In just one month the Supreme Court will decide whether health insurance subsidies issued under the Affordable Care Act shall only be distributed to insurance companies in state-based exchanges. While it is widely known that there is mounting political pressure for federal exchange states like North Carolina to make the switch to a state exchange so individual marketplace customers will not lose their taxpayer funded health plans, there could also be consequences for federal exchange states’ Medicaid programs. As written in the federal health law, federal Medicaid funding is contingent upon states creating their own exchanges.

Modern Healthcare columnists Virgil Dickson and Lisa Schencker explain how current Medicaid enrollees in federal exchange states could end up being on the budgetary chopping block:

The first is a section of the law that says federal Medicaid funding is contingent on a state ensuring coordination and secure communication between its Medicaid program, its Children’s Health Insurance Program, and ‘an exchange established by the state.’

‘The Medicaid and CHIP programs in all 34 states relying on the federal exchange would be at risk if the court buys the (King challengers’) argument,’ said Tim Jost, a law professor at Washington and Lee University and supporter of the law. ‘This demonstrates how crazy and how dangerous their argument is.’

Another issue is an ACA provision known as the Maintenance of Effort.
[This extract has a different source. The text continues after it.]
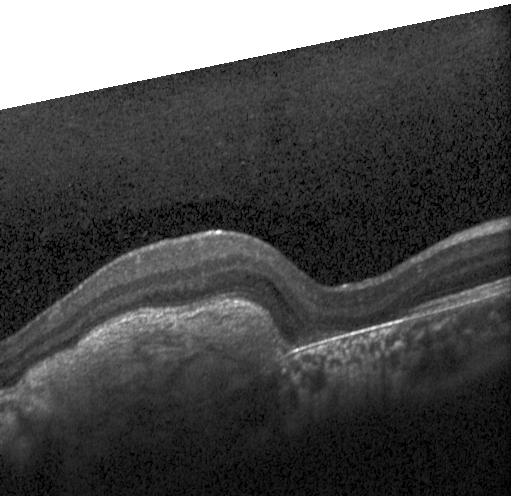

OCT line scan, SD-OCT, Heidelberg Spectralis — Finding: choroidal neovascularization (CNV).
That part of the law dictates states must maintain the eligibility and enrollment policies and procedures that were in effect on March 23, 2010, until an exchange established by the state is up and operational. Since, HHS reportedly has allowed some reduction in eligibility in Illinois, Indiana, Louisiana, Maine, Nebraska, Ohio, Oklahoma, South Dakota and Wisconsin. Those states have not established their own exchanges.

 ‘If the government loses and Congress does not revise the ACA, HHS might tell the states that they have to return to their former eligibility rules or lose future federal funding for their Medicaid programs,’ said Jesse Witten, a partner at Drinker Biddle in Washington.

In the case of a favorable plaintiff ruling, lawsuits would certainly arise questioning these provisions’ constitutionality. Redacting federal Medicaid funds from a federal exchange state’s traditional Medicaid program sounds a bit coercive, and would probably be deemed as such. Much like when Congress deemed Obamacare’s original Medicaid expansion provision unconstitutional in a 7-2 ruling back in 2012. Essentially, Congress was effectively holding states at gunpoint — either expand medical assistance eligibility or lose all federal program dollars.